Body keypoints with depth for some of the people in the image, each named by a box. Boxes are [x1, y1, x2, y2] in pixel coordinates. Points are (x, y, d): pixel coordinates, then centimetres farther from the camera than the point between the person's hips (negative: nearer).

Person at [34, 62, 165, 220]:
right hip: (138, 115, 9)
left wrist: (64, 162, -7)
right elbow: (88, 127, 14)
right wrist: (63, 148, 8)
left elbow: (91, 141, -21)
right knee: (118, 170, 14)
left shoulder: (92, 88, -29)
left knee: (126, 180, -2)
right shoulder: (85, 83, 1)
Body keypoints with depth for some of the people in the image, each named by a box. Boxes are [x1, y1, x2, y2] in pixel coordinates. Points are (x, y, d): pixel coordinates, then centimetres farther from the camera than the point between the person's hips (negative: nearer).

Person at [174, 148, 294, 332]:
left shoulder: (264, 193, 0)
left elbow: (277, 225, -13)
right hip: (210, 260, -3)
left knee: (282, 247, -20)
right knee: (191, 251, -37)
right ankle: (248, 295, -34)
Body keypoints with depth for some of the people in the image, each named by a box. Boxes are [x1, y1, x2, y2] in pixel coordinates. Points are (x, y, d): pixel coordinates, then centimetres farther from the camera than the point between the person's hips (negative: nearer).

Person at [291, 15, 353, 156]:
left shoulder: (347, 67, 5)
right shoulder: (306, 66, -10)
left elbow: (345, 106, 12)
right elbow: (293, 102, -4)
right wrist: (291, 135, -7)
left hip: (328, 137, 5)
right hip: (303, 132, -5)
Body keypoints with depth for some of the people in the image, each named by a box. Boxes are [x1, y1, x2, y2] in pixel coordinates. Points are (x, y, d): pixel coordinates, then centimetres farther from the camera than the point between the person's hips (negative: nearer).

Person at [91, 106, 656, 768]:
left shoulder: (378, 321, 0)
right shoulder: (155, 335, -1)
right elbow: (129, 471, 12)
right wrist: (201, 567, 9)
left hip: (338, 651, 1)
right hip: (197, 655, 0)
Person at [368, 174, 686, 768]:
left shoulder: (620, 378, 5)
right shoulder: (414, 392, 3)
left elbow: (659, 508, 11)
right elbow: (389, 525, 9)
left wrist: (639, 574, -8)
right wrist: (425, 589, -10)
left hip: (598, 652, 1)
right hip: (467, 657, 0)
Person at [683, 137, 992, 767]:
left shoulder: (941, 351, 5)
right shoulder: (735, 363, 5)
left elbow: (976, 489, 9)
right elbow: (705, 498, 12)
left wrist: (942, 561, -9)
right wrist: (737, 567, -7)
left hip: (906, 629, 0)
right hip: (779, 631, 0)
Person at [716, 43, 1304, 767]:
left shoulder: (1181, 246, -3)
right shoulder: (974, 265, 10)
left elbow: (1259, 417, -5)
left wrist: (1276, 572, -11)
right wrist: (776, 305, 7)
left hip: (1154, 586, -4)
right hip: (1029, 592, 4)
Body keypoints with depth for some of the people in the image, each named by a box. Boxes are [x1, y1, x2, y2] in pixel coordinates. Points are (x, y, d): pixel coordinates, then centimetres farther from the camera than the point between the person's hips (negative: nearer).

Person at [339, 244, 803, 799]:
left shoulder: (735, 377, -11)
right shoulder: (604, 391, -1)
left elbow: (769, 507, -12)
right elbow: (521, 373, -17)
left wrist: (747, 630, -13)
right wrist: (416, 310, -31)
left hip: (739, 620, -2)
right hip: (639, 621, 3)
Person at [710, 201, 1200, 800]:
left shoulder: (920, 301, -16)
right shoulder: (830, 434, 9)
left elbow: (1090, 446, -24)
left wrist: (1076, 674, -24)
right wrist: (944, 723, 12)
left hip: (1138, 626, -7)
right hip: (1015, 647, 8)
- - - - -
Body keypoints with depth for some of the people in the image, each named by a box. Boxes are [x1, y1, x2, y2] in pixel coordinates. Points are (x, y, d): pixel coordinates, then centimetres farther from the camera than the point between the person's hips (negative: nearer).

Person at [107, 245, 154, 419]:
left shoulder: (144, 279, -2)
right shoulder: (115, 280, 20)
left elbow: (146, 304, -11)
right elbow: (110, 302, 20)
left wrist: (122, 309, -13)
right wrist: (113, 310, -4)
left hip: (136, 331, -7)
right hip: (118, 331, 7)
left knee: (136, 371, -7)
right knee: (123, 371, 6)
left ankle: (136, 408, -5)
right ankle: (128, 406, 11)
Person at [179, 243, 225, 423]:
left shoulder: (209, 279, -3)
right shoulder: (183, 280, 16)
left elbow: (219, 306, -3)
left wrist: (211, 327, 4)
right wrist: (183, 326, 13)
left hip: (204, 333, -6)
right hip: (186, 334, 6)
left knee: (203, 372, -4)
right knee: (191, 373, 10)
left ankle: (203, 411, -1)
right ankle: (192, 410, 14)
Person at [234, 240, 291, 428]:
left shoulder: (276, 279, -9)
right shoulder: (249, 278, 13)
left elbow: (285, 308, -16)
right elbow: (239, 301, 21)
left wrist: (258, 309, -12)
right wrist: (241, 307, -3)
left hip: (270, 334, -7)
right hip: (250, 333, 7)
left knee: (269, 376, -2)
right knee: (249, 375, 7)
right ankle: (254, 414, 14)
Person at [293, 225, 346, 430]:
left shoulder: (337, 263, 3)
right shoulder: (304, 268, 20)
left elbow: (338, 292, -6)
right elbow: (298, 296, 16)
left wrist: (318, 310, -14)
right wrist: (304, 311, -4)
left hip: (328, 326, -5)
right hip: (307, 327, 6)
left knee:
- - - - -
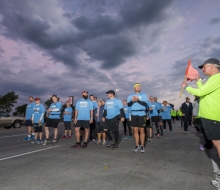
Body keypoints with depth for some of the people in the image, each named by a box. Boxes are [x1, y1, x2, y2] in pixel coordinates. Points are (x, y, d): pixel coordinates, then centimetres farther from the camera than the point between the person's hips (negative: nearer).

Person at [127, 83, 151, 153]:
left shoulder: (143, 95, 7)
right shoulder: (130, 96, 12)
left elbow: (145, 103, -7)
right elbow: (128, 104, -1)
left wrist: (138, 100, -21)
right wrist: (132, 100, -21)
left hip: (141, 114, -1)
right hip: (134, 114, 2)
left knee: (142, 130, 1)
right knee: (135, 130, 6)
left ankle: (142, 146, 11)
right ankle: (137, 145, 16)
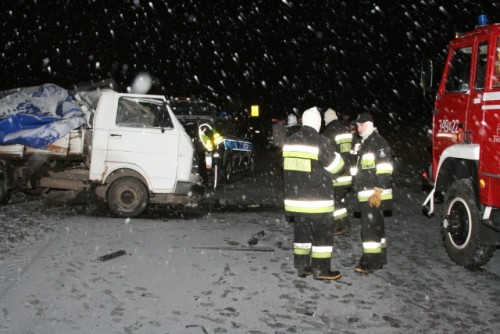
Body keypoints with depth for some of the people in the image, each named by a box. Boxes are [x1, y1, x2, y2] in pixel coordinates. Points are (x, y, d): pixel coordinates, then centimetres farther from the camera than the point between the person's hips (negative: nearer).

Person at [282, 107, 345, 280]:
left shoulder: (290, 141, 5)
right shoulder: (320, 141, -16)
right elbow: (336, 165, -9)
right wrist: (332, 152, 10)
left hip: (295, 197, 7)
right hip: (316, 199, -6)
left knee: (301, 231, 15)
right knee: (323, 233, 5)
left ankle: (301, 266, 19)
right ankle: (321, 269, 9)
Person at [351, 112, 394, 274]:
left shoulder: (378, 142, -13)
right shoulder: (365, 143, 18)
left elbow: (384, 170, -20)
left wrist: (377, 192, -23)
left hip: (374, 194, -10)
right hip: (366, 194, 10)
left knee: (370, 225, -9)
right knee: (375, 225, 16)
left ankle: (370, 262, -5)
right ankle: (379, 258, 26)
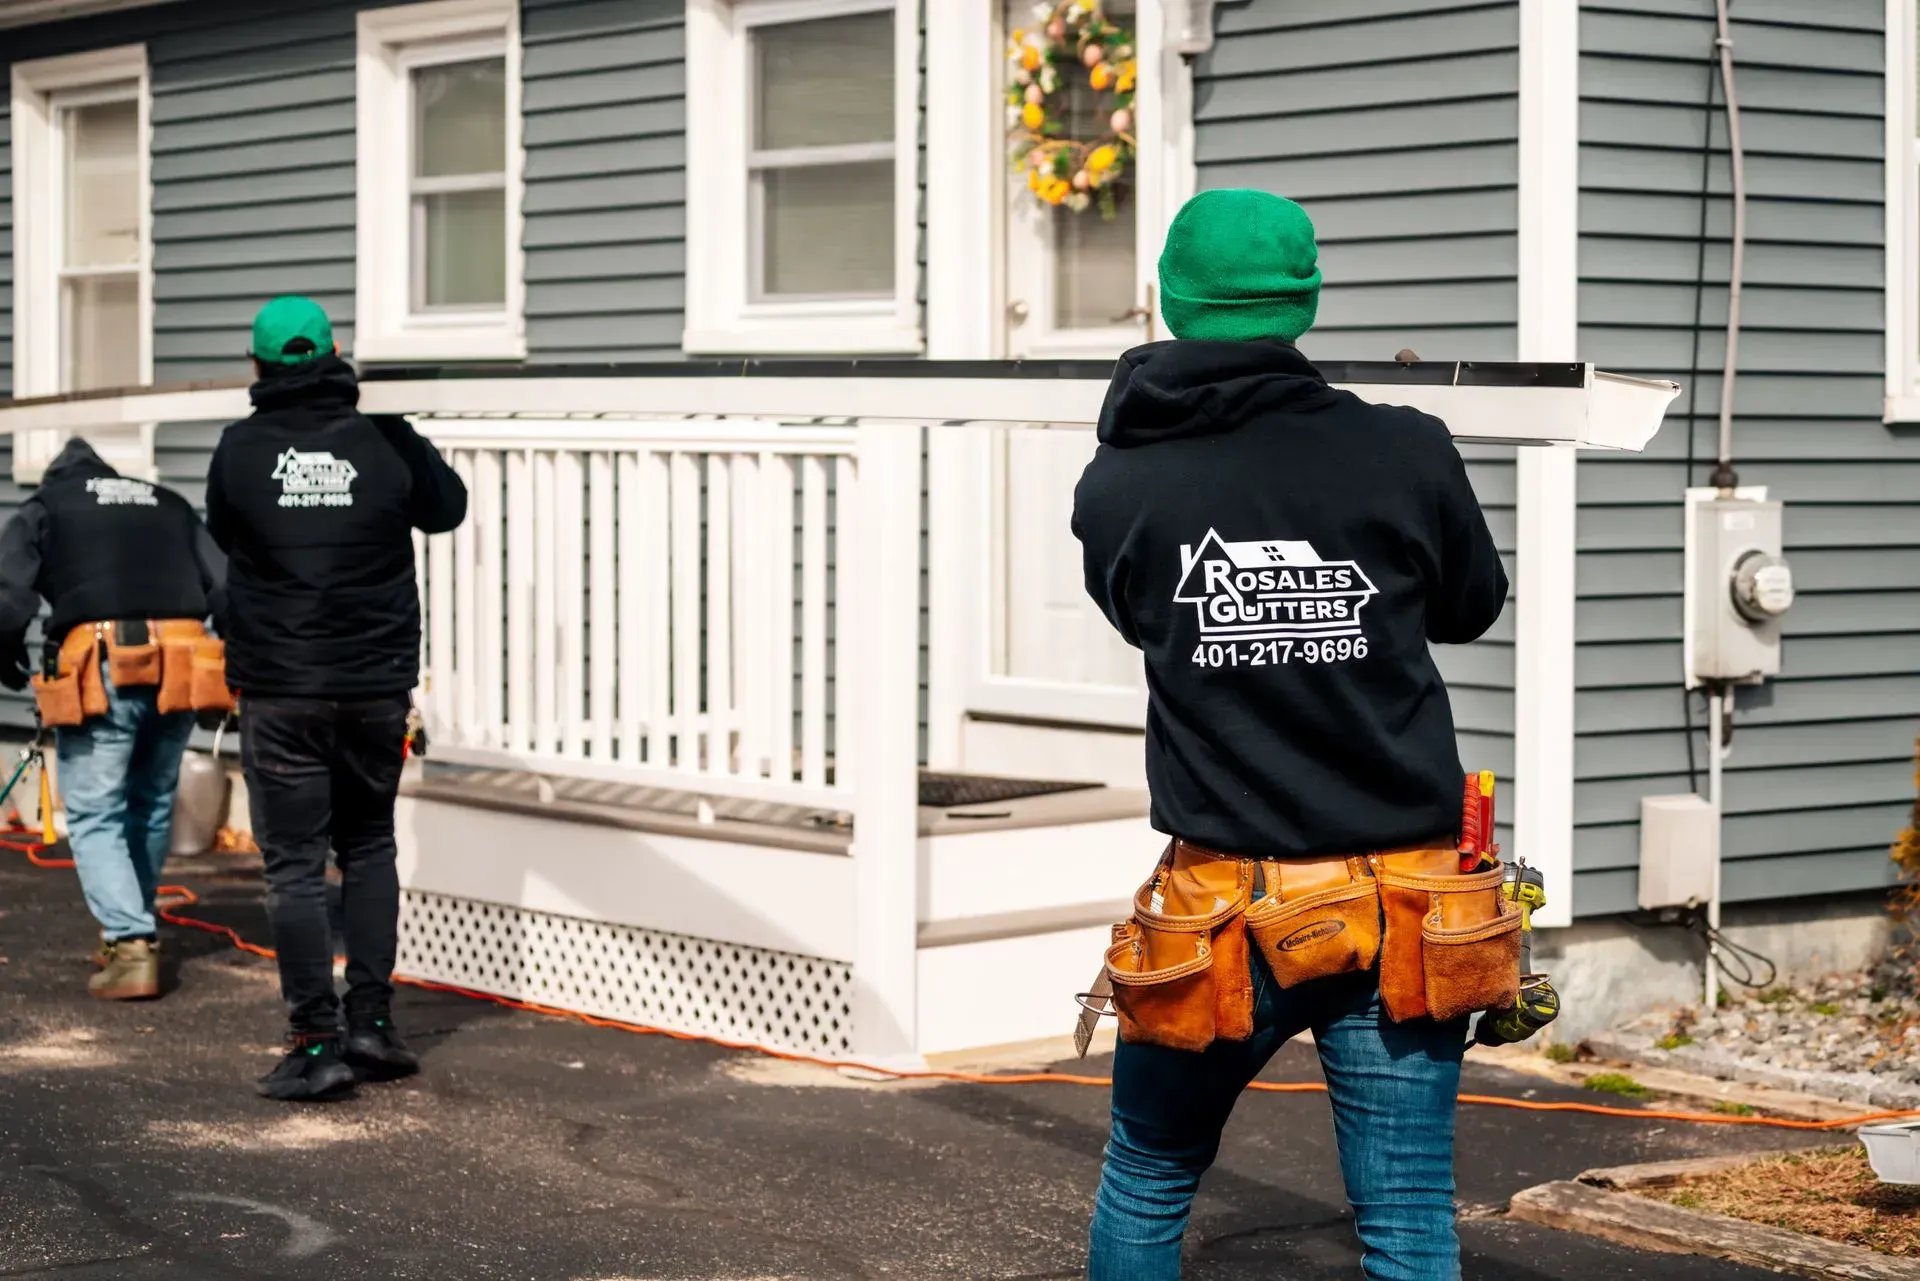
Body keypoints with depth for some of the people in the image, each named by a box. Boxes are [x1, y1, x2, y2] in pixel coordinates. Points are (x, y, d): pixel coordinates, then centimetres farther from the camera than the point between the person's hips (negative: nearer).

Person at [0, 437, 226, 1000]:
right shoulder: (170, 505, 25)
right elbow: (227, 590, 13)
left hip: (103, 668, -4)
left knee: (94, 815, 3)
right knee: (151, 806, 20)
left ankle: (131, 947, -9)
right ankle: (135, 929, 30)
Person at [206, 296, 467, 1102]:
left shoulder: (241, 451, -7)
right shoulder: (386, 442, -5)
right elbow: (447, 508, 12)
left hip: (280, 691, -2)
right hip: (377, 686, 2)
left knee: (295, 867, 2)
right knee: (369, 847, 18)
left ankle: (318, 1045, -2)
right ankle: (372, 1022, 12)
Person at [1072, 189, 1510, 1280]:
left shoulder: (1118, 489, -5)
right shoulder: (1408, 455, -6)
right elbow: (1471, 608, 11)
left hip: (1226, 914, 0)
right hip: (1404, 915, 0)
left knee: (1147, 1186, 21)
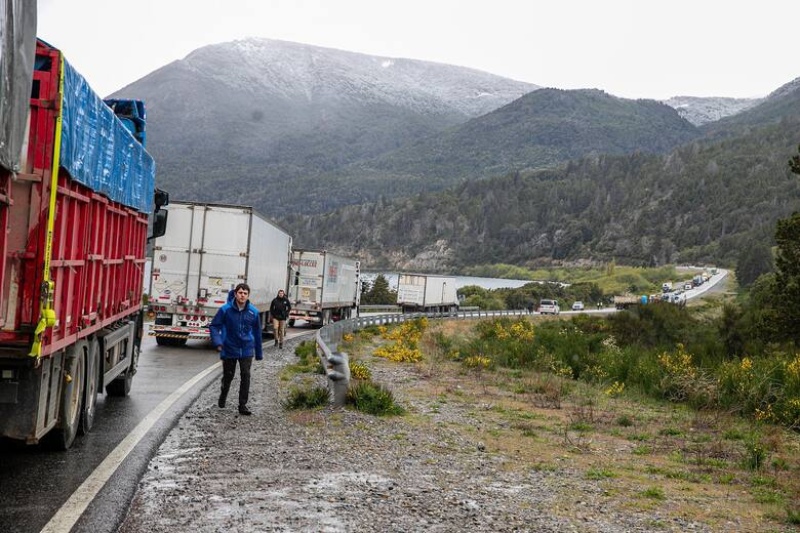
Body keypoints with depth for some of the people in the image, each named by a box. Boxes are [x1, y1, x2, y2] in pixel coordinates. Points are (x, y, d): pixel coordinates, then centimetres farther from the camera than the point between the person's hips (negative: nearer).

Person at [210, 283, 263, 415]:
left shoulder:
- - - - -
*PROBLEM*. Repeat, character for character, the lines of the material above from the line with "right knee: (323, 233, 5)" through the line with "left wrist: (377, 192, -23)".

*ANSWER FOR THE TASK*.
right knee: (323, 233, 5)
left ankle: (301, 266, 19)
right ankle: (321, 269, 9)
Person at [351, 112, 394, 274]:
left shoulder: (378, 142, -13)
right shoulder: (365, 143, 18)
left elbow: (384, 170, -20)
left wrist: (377, 192, -23)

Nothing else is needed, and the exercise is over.